____ RAW DATA

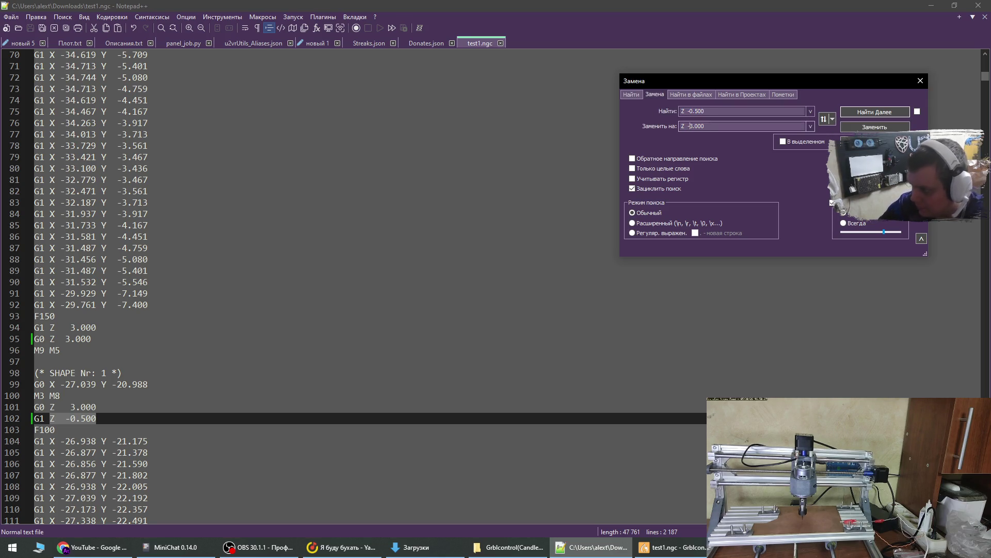
pyautogui.write('5')
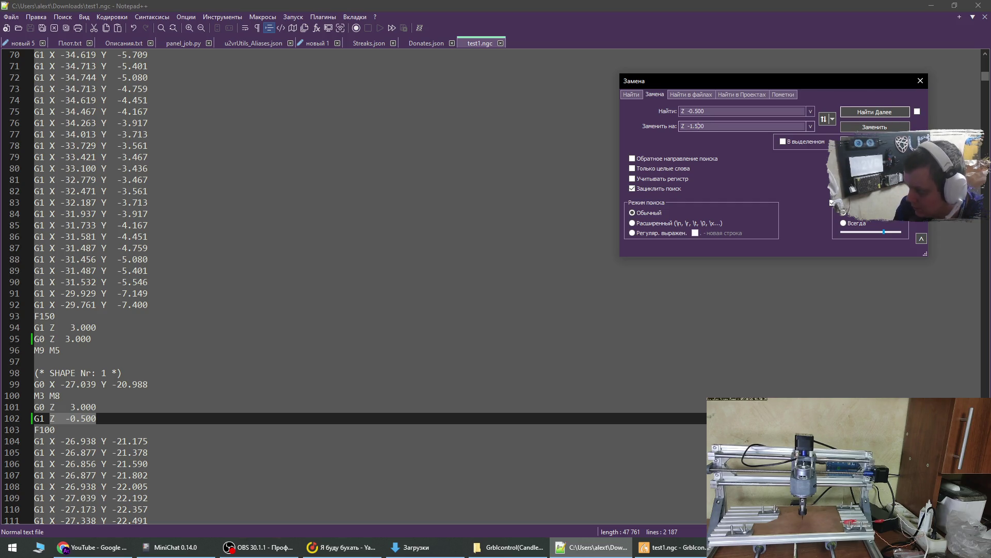
pyautogui.click(875, 141)
pyautogui.click(923, 82)
pyautogui.click(535, 157)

________

* **EXERCISE DIRECTIONS**: Each line in the listing above that contains "click" should be copied.

* **PROBLEM SOLUTION**:
pyautogui.click(875, 141)
pyautogui.click(923, 82)
pyautogui.click(535, 157)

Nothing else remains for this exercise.